▸ **Activity**: Below are the entries to work from; restate word for word the portion that opens with the line containing "solutions: Limited License" and closes with the line containing "in bid to boost obtain", keeping both.

━━━ Source material ━━━

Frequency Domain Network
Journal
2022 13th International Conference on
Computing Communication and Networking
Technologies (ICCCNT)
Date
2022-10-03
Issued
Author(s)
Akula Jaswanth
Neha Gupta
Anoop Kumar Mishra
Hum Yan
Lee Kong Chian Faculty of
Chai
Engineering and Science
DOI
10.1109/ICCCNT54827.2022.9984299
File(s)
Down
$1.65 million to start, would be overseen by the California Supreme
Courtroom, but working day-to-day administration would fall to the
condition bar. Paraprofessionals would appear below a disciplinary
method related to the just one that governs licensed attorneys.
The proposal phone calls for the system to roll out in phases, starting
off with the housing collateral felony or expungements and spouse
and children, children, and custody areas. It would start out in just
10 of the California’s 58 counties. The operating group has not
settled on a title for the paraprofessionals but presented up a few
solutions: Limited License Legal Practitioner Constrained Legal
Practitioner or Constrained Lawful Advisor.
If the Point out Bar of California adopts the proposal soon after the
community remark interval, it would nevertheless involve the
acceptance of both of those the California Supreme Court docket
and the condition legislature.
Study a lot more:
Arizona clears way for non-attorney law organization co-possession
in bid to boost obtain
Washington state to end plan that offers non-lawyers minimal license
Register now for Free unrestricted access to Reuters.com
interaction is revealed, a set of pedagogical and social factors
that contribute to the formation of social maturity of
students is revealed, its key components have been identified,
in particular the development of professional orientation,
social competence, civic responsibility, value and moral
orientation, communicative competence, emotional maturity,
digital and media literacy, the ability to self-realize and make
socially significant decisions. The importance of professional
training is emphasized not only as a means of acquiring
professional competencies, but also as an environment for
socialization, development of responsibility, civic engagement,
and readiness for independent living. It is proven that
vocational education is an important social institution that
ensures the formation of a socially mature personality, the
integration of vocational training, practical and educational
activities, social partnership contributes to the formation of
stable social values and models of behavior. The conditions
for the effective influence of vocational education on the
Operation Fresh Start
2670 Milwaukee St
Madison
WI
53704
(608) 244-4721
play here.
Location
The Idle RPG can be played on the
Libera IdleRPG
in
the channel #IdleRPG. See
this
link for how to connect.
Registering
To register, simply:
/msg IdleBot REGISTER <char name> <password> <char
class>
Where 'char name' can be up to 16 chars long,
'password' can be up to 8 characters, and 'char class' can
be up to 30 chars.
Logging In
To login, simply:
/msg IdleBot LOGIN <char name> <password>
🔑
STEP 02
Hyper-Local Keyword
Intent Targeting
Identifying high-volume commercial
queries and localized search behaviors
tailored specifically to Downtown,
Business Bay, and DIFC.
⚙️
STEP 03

━━━
━━━ Source material ━━━

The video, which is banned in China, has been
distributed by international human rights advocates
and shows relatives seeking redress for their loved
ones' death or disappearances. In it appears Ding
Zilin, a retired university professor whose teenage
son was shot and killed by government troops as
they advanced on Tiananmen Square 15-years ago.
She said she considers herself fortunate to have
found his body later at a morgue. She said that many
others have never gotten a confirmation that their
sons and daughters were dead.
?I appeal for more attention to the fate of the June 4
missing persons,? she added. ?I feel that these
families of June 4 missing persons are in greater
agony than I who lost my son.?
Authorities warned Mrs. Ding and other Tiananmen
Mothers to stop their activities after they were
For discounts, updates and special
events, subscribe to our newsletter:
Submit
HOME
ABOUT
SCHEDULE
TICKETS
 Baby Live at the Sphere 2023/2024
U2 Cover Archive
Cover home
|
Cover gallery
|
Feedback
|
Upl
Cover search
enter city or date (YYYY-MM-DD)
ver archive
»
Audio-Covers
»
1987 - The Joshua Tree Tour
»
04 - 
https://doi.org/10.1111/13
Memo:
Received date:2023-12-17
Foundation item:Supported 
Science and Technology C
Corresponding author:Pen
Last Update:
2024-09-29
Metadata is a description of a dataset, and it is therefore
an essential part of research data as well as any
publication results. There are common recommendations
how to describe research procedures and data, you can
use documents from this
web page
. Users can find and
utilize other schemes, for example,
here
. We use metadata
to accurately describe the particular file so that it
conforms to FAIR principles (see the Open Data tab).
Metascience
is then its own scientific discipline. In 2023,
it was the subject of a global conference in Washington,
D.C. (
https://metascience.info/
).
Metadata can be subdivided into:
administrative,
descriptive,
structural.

━━━
━━━ Source material ━━━

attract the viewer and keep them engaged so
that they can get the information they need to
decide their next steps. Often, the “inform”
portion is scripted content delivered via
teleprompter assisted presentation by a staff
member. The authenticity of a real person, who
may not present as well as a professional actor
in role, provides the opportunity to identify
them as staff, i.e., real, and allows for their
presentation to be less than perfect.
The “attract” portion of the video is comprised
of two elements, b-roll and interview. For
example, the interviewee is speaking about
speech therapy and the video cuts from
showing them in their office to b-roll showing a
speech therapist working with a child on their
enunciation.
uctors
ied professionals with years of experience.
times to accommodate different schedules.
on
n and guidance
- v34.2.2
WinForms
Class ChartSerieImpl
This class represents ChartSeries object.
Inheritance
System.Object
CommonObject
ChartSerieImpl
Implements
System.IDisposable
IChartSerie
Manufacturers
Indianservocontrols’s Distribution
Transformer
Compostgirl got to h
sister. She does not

━━━

▸ **Response area**:
solutions: Limited License Legal Practitioner Constrained Legal
Practitioner or Constrained Lawful Advisor.
If the Point out Bar of California adopts the proposal soon after the
community remark interval, it would nevertheless involve the
acceptance of both of those the California Supreme Court docket
and the condition legislature.
Study a lot more:
Arizona clears way for non-attorney law organization co-possession
in bid to boost obtain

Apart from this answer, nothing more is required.